I read a lot of different newsletters in the SaaS and DTC space. Some newsletters I’ve been reading recently include The Hustle, Mail Brew, Chew on this by Ron Shah and Ash Melwani, Leveling Up, Milk Road, Retail Brew, Charter, and Chase Dimond has a lot of great content as well. I am constantly paying attention to various newsletters and love gathering new information. Even if I don’t use it right away, I think it’s great to have when you’re bored.
How do you manage work-life balance?
I look at it like you have to love what you do—if you love what you do, work-life balance isn’t a thing because work is life in some ways.

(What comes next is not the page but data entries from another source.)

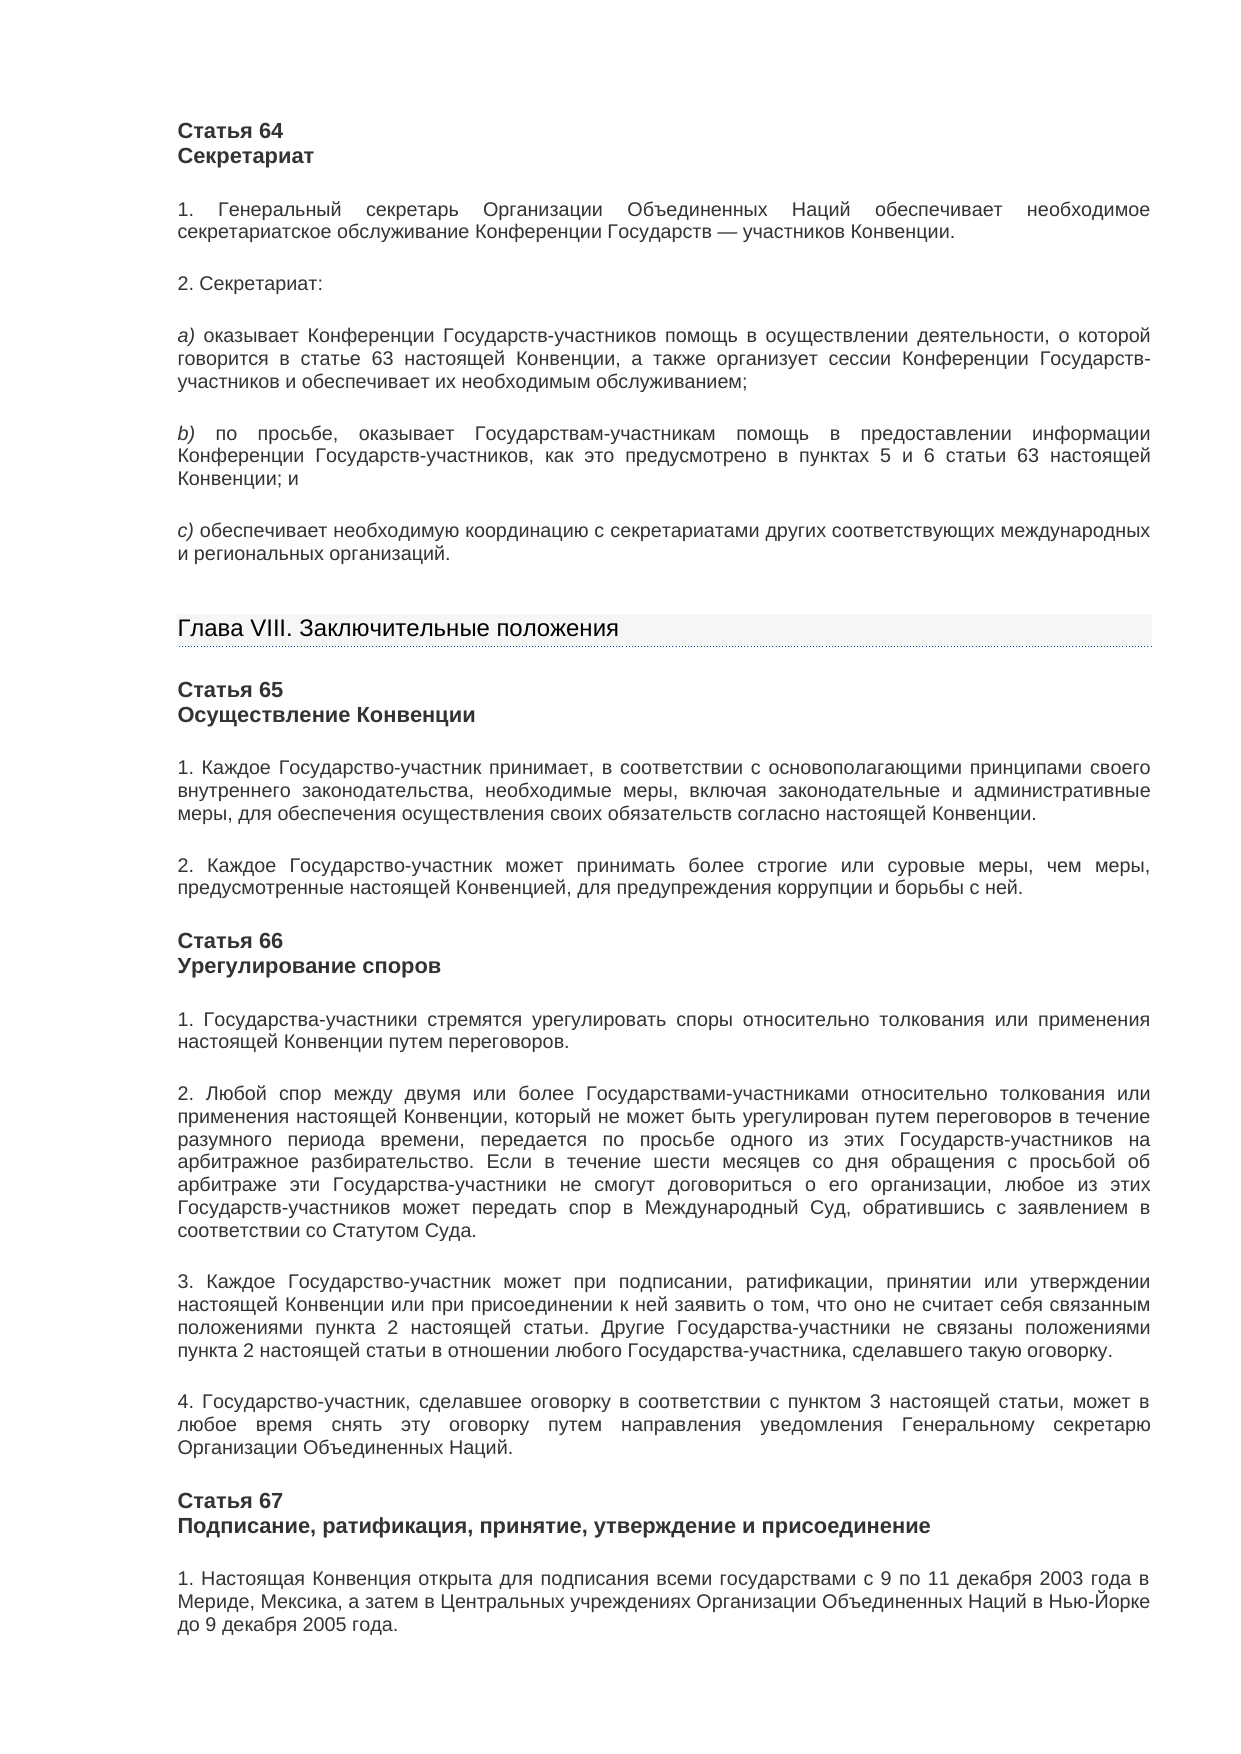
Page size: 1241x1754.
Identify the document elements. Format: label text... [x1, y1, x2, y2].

text 2. Каждое Государство-участник может принимать более строгие или суровые меры, чем меры, предусмотренные настоящей Конвенцией, для предупреждения коррупции и борьбы с ней. [177, 853, 1152, 899]
text b) по просьбе, оказывает Государствам-участникам помощь в предоставлении информации Конференции Государств-участников, как это предусмотрено в пунктах 5 и 6 статьи 63 настоящей Конвенции; и [177, 421, 1152, 489]
text Статья 67 Подписание, ратификация, принятие, утверждение и присоединение [177, 1488, 1152, 1538]
text 2. Секретариат: [177, 272, 1152, 295]
text Статья 64 Секретариат [177, 118, 1152, 168]
text Статья 65 Осуществление Конвенции [177, 677, 1152, 727]
text 1. Каждое Государство-участник принимает, в соответствии с основополагающими принципами своего внутреннего законодательства, необходимые меры, включая законодательные и административные меры, для обеспечения осуществления своих обязательств согласно настоящей Конвенции. [177, 756, 1152, 824]
text 2. Любой спор между двумя или более Государствами-участниками относительно толкования или применения настоящей Конвенции, который не может быть урегулирован путем переговоров в течение разумного периода времени, передается по просьбе одного из этих Государств-участников на арбитражное разбирательство. Если в течение шести месяцев со дня обращения с просьбой об арбитраже эти Государства-участники не смогут договориться о его организации, любое из этих Государств-участников может передать спор в Международный Суд, обратившись с заявлением в соответствии со Статутом Суда. [177, 1082, 1152, 1241]
text 4. Государство-участник, сделавшее оговорку в соответствии с пунктом 3 настоящей статьи, может в любое время снять эту оговорку путем направления уведомления Генеральному секретарю Организации Объединенных Наций. [177, 1390, 1152, 1458]
text 3. Каждое Государство-участник может при подписании, ратификации, принятии или утверждении настоящей Конвенции или при присоединении к ней заявить о том, что оно не считает себя связанным положениями пункта 2 настоящей статьи. Другие Государства-участники не связаны положениями пункта 2 настоящей статьи в отношении любого Государства-участника, сделавшего такую оговорку. [177, 1270, 1152, 1361]
text Глава VIII. Заключительные положения [177, 614, 1152, 647]
text 1. Государства-участники стремятся урегулировать споры относительно толкования или применения настоящей Конвенции путем переговоров. [177, 1008, 1152, 1053]
text 1. Генеральный секретарь Организации Объединенных Наций обеспечивает необходимое секретариатское обслуживание Конференции Государств — участников Конвенции. [177, 198, 1152, 243]
text а) оказывает Конференции Государств-участников помощь в осуществлении деятельности, о которой говорится в статье 63 настоящей Конвенции, а также организует сессии Конференции Государств-участников и обеспечивает их необходимым обслуживанием; [177, 324, 1152, 392]
text с) обеспечивает необходимую координацию с секретариатами других соответствующих международных и региональных организаций. [177, 519, 1152, 564]
text Статья 66 Урегулирование споров [177, 928, 1152, 978]
text 1. Настоящая Конвенция открыта для подписания всеми государствами с 9 по 11 декабря 2003 года в Мериде, Мексика, а затем в Центральных учреждениях Организации Объединенных Наций в Нью-Йорке до 9 декабря 2005 года. [177, 1567, 1152, 1635]
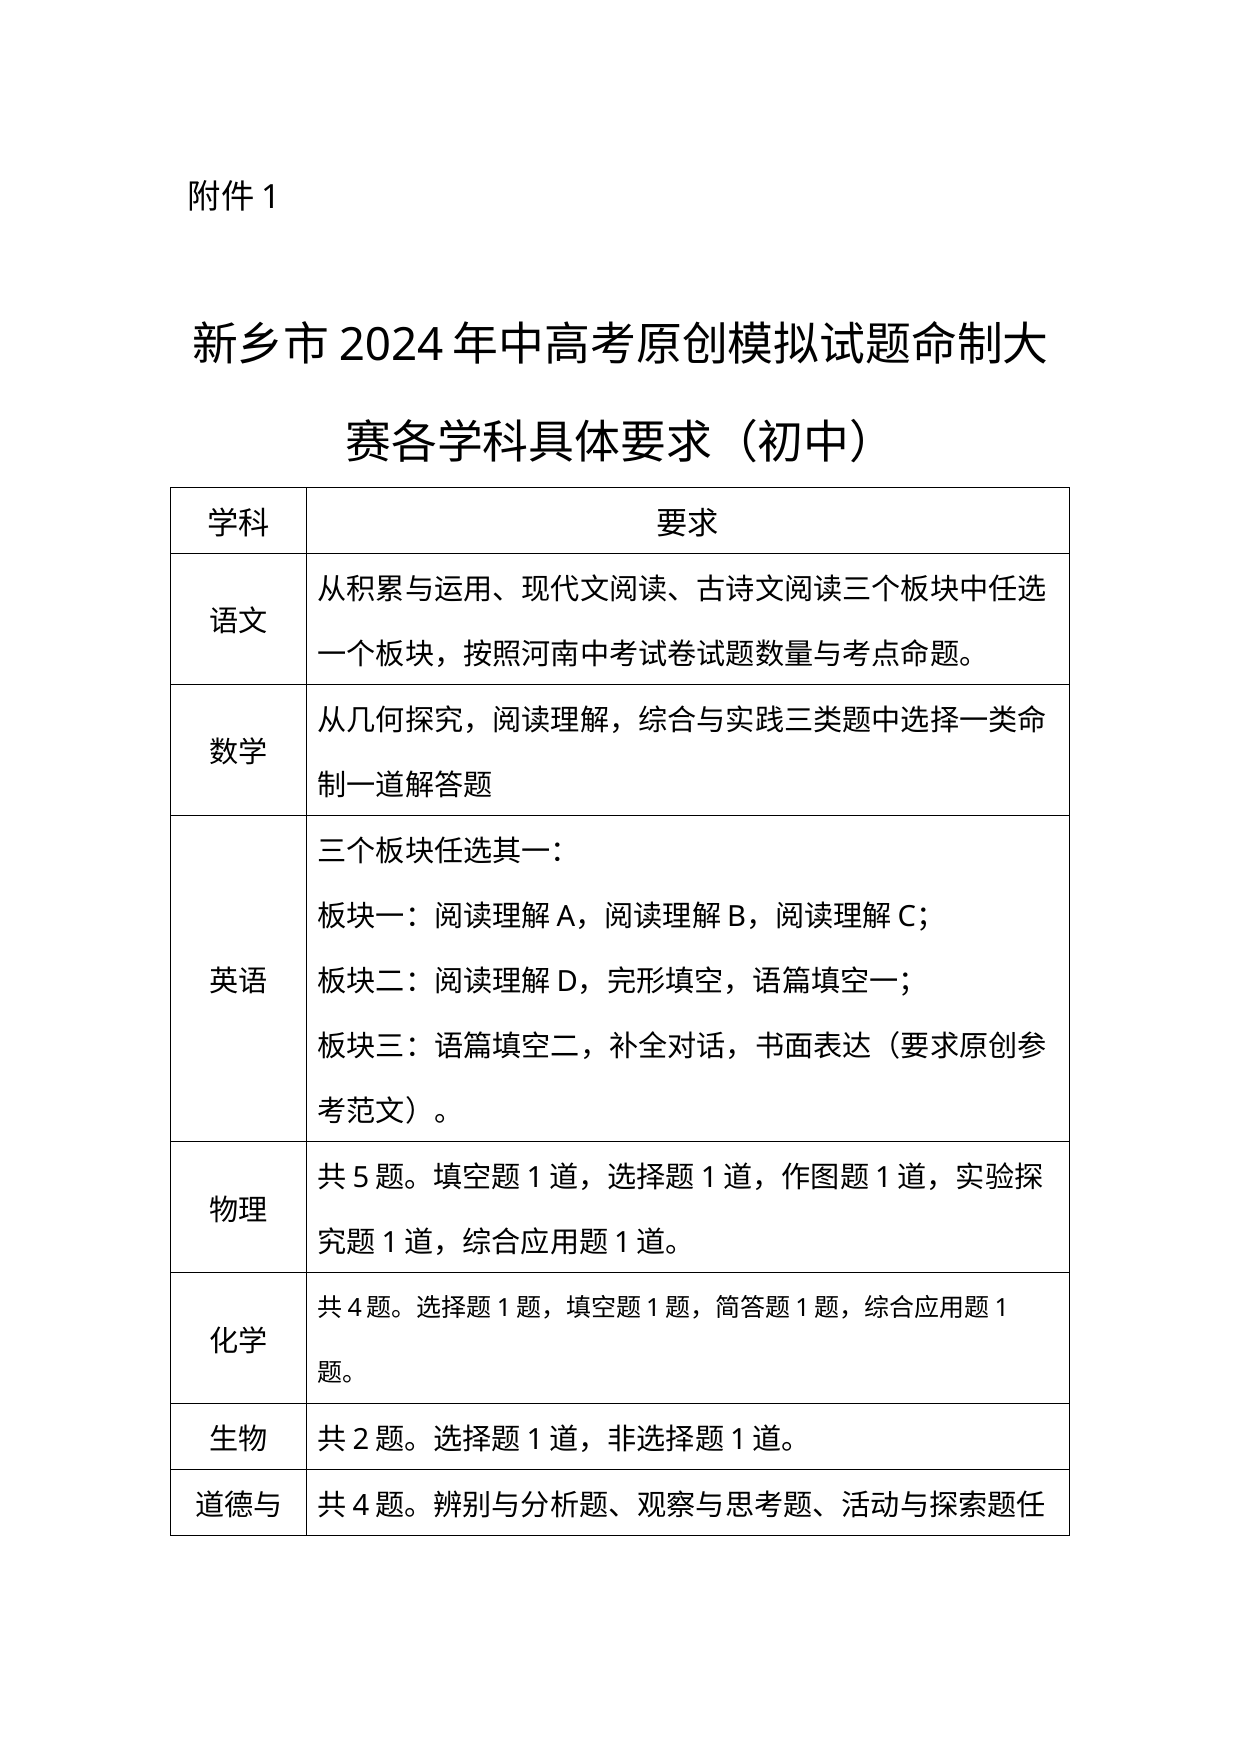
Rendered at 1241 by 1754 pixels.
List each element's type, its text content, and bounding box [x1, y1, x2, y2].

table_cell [307, 1470, 1069, 1535]
table_cell 三个板块任选其一： 板块一：阅读理解A，阅读理解B，阅读理解C； 板块二：阅读理解D，完形填空，语篇填空一； 板块三：语篇填空二，补全对话，书面表达（要求原创参考范文）。 [307, 816, 1069, 1141]
table_cell 从积累与运用、现代文阅读、古诗文阅读三个板块中任选一个板块，按照河南中考试卷试题数量与考点命题。 [307, 554, 1069, 684]
table_cell 英语 [171, 816, 306, 1141]
table_cell 从几何探究，阅读理解，综合与实践三类题中选择一类命制一道解答题 [307, 685, 1069, 815]
text 新乡市2024年中高考原创模拟试题命制大赛各学科具体要求（初中） [187, 292, 1053, 487]
table_cell 共2题。选择题1道，非选择题1道。 [307, 1404, 1069, 1469]
table_header 要求 [307, 488, 1069, 553]
table_cell 道德与 法治 [171, 1470, 306, 1535]
table_cell 共4题。选择题1题，填空题1题，简答题1题，综合应用题1题。 [307, 1273, 1069, 1403]
table_header 学科 [171, 488, 306, 553]
table_cell 语文 [171, 554, 306, 684]
table_cell 数学 [171, 685, 306, 815]
table_cell 共5题。填空题1道，选择题1道，作图题1道，实验探究题1道，综合应用题1道。 [307, 1142, 1069, 1272]
table_cell 化学 [171, 1273, 306, 1403]
table_cell 生物 [171, 1404, 306, 1469]
text 附件1 [187, 162, 1053, 227]
table_cell 物理 [171, 1142, 306, 1272]
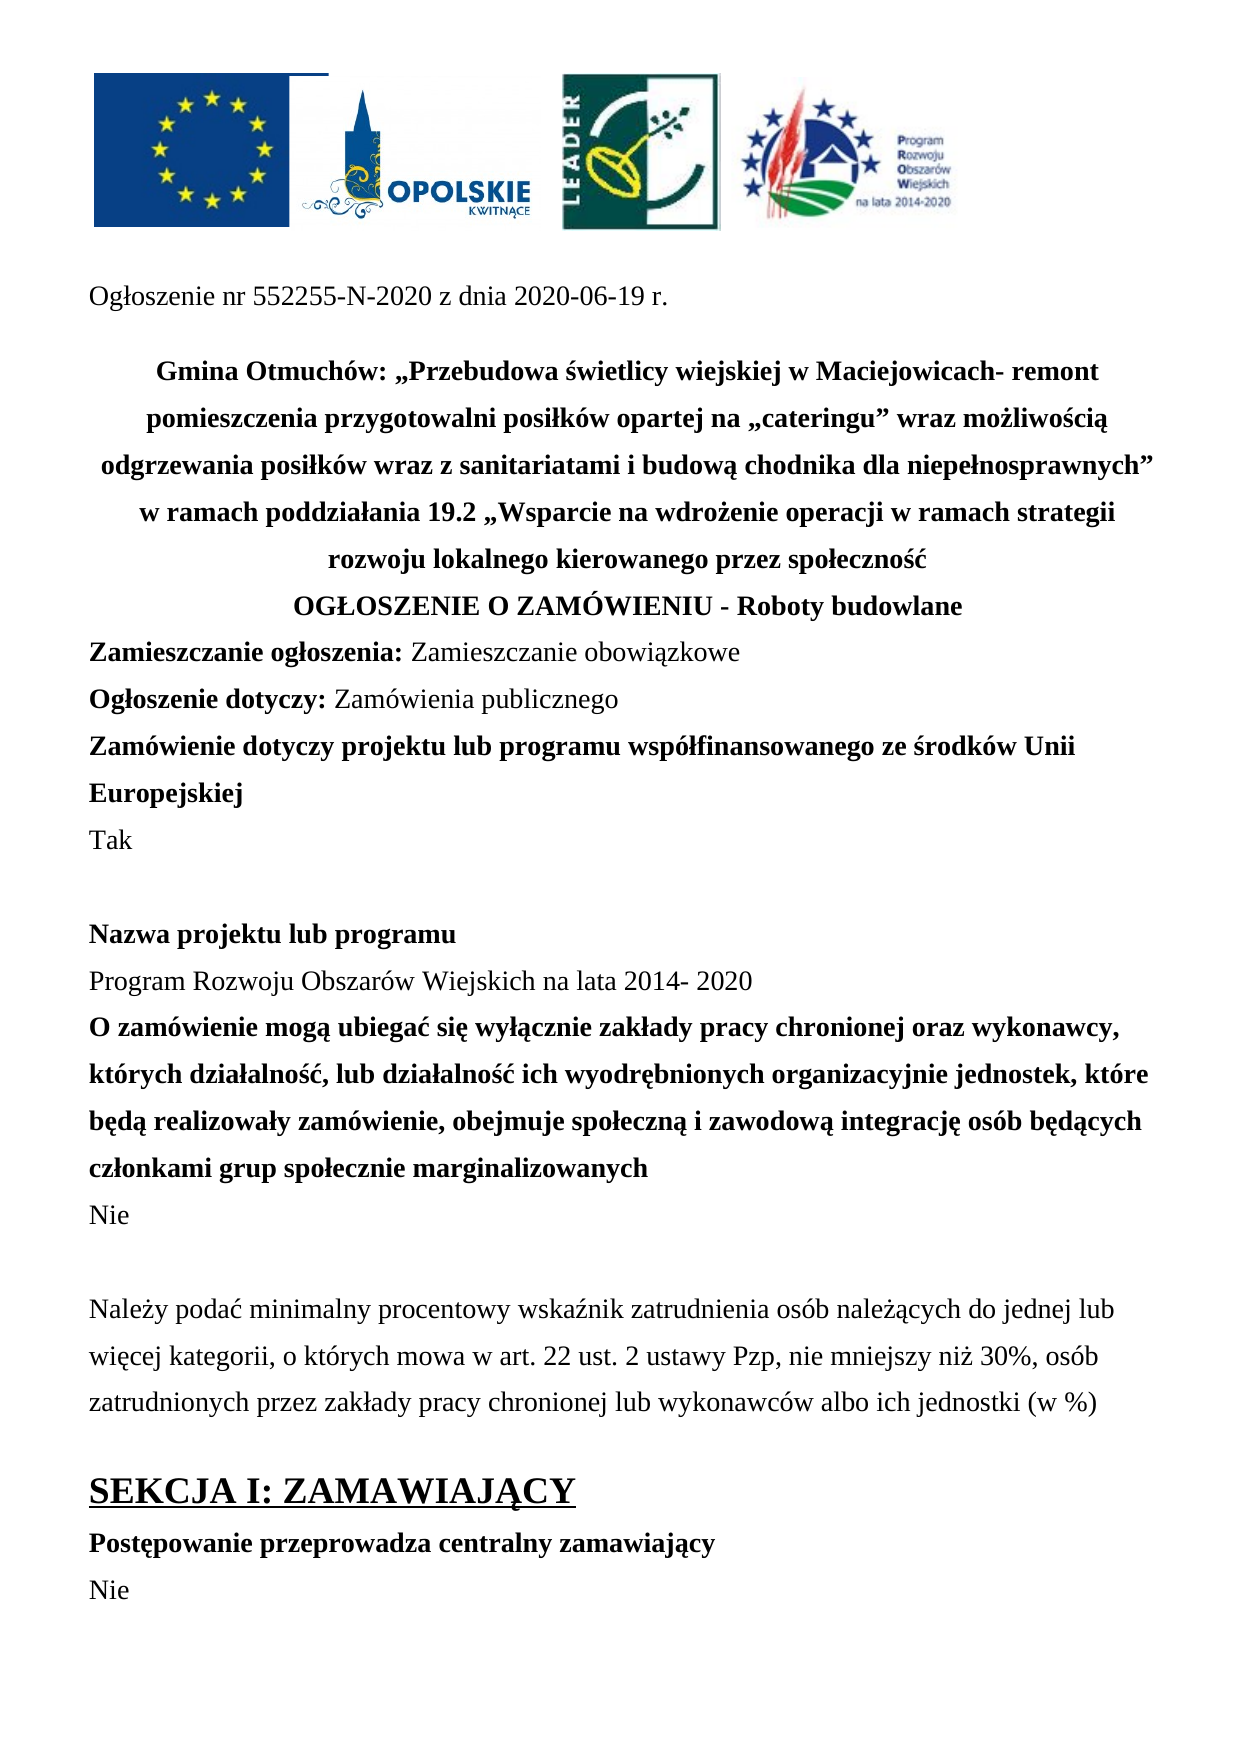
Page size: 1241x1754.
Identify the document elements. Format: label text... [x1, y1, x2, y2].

picture [561, 73, 721, 231]
text Gmina Otmuchów: „Przebudowa świetlicy wiejskiej w Maciejowicach- remont pomieszczenia przygotowalni posiłków opartej na „cateringu” wraz możliwością odgrzewania posiłków wraz z sanitariatami i budową chodnika dla niepełnosprawnych” w ramach poddziałania 19.2 „Wsparcie na wdrożenie operacji w ramach strategii rozwoju lokalnego kierowanego przez społeczność OGŁOSZENIE O ZAMÓWIENIU - Roboty budowlane [89, 340, 1167, 621]
text Zamówienie dotyczy projektu lub programu współfinansowanego ze środków Unii Europejskiej [89, 715, 1167, 808]
text Należy podać minimalny procentowy wskaźnik zatrudnienia osób należących do jednej lub więcej kategorii, o których mowa w art. 22 ust. 2 ustawy Pzp, nie mniejszy niż 30%, osób zatrudnionych przez zakłady pracy chronionej lub wykonawców albo ich jednostki (w %) [89, 1230, 1167, 1465]
text Nie [89, 1558, 1167, 1605]
text Tak [89, 808, 1167, 855]
text Zamieszczanie ogłoszenia: Zamieszczanie obowiązkowe [89, 621, 1167, 668]
text Postępowanie przeprowadza centralny zamawiający [89, 1512, 1167, 1558]
text Ogłoszenie nr 552255-N-2020 z dnia 2020-06-19 r. [89, 279, 1167, 340]
text Nazwa projektu lub programu Program Rozwoju Obszarów Wiejskich na lata 2014- 2020 [89, 855, 1167, 996]
picture [731, 77, 967, 231]
text Nie [89, 1183, 1167, 1230]
picture [94, 73, 542, 231]
text O zamówienie mogą ubiegać się wyłącznie zakłady pracy chronionej oraz wykonawcy, których działalność, lub działalność ich wyodrębnionych organizacyjnie jednostek, które będą realizowały zamówienie, obejmuje społeczną i zawodową integrację osób będących członkami grup społecznie marginalizowanych [89, 996, 1167, 1183]
text Ogłoszenie dotyczy: Zamówienia publicznego [89, 668, 1167, 715]
text SEKCJA I: ZAMAWIAJĄCY [89, 1465, 1167, 1512]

In my humble opinion, as long as you’re in a role you enjoy, work doesn’t feel bad; it feels like something you do TO balance your life. Work can give meaning to your life and allow you to go out and enjoy yourself when you’re not working. So my work-life balance is very simple. I work when I want to work and more than I’m required to in most cases because I enjoy it. Do shit you love, and you’ll never feel like it’s work.